I love Thai food. Pad Thai noodles were just about the only thing I could eat during my first trimester (ok, they might not be the most daring dish, but admit it…they are delicious!!) Another favorite is Tom Kha soup– creamy coconut milk steeped with herbs and finished with just the right zip of lime.
My sweet husband, always up for a challenge (and an opportunity to prove his prowess in the kitchen), took it upon himself to recreate this iconic Thai soup at home and did a darn good job!
What you need:
- 2 lbs chicken breast, cubed
- 3 cans coconut milk
- 1 small ginger root
- 2-3 stalks of fresh lemongrass (find in produce with fresh herbs)
- 3 limes
- 1 onion, quartered
- 1 cup mushrooms, sliced
- 2 broccoli crowns
- 2-3 bunches cilantro
- 1 stalk green onion
- 2TB sugar (optional)
- 1TB fish sauce (find in international aisle)
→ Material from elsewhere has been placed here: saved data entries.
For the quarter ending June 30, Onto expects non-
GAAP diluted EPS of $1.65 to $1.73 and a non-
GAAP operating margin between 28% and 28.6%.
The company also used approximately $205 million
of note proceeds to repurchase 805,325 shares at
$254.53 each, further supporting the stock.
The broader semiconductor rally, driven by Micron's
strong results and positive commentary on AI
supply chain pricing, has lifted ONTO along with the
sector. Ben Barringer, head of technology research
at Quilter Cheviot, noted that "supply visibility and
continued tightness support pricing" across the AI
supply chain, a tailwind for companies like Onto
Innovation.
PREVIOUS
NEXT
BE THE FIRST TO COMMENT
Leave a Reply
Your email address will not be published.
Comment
- 1 clove garlic (or garlic powder equivalent)
Don’t be intimidated by the long list of ingredients…they pretty much all go into one pot, so it’s actually a very simple recipe!
STEP ONE: To release the flavors, the ginger root and lemongrass will need to be “smashed.” Hubby uses a hammer (yes, a real hammer), but obviously a proper kitchen mallet will work just fine.
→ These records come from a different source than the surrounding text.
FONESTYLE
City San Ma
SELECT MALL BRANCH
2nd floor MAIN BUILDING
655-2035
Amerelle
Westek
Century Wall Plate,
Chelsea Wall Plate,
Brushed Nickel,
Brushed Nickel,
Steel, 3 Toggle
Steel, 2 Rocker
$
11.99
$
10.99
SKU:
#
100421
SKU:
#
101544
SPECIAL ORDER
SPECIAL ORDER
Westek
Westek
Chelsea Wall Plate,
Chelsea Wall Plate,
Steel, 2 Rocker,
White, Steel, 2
STEP TWO: In a large soup pot (pictured is a Le Creuset Signature Enameled Cast-Iron 2-Quart Round French (Dutch) Oven), combine: cilantro, ginger, lemongrass, onion, garlic, sugar, and coconut milk. Bring to a simmer (medium heat), cover, and cook for 15 minutes.
STEP THREE: While the broth is cooking, sauté chicken until just underdone (will finish cooking once added to broth.)
**Optional: We love veggies, so we steam broccoli to add to the finished soup.
STEP FOUR: After 15 minutes is up, strain the broth to remove all of the large chunks of herbs and vegetables. If needed, use a spoon to squeeze out all the juice.
STEP FIVE: Add juice from 3 limes and 1TB fish sauce to broth.
STEP SIX: Return broth to large pot or Dutch oven and add sliced mushrooms. Cook on low heat for 4-5 minutes until mushrooms are soft.
STEP SEVEN: Once mushrooms have softened, remove pot from heat. Add chicken and broccoli, garnish with cilantro leaves and green onion. Enjoy the soup as an appetizer, or as is traditionally done, served over rice as a meal. Yum!!
Thai Food Favorites at Home: Tom Kha Soup
Ingredients
- 2 lbs chicken breast cubed
- 3 cans coconut milk
- 1 small ginger root
- 2-3 stalks of fresh lemongrass find in produce with fresh herbs
- 3 limes
- 1 onion quartered
- 1 cup mushrooms sliced
- 2 broccoli crowns
- 2-3 bunches cilantro
- 1 stalk green onion
- 2 TB sugar optional
- 1 TB fish sauce find in international aisle
- 1 clove garlic or garlic powder equivalent
Instructions
- Smash ginger root and lemongrass using a hammer or mallet to release flavors.
- In a large soup pot or dutch oven, combine: cilantro, ginger, lemongrass, onion, garlic, sugar, and coconut milk. Bring to a simmer (medium heat), cover, and cook for 15 minutes.
- While the broth is cooking, sauté chicken until just underdone (will finish cooking once added to broth.)
- Optional: Steam broccoli to add to the finished soup.
- After 15 minutes is up, strain the broth to remove all of the large chunks of herbs and vegetables. If needed, use a spoon to squeeze out all the juice.
- Add juice from 3 limes and 1TB fish sauce to broth.
- Return broth to large pot and add sliced mushrooms. Cook on low heat for 4-5 minutes until mushrooms are soft.
- Once mushrooms have softened, remove pot from heat. Add chicken and broccoli, garnish with cilantro leaves and green onion. Enjoy the soup as an appetizer, or as is traditionally done, served over rice as a meal.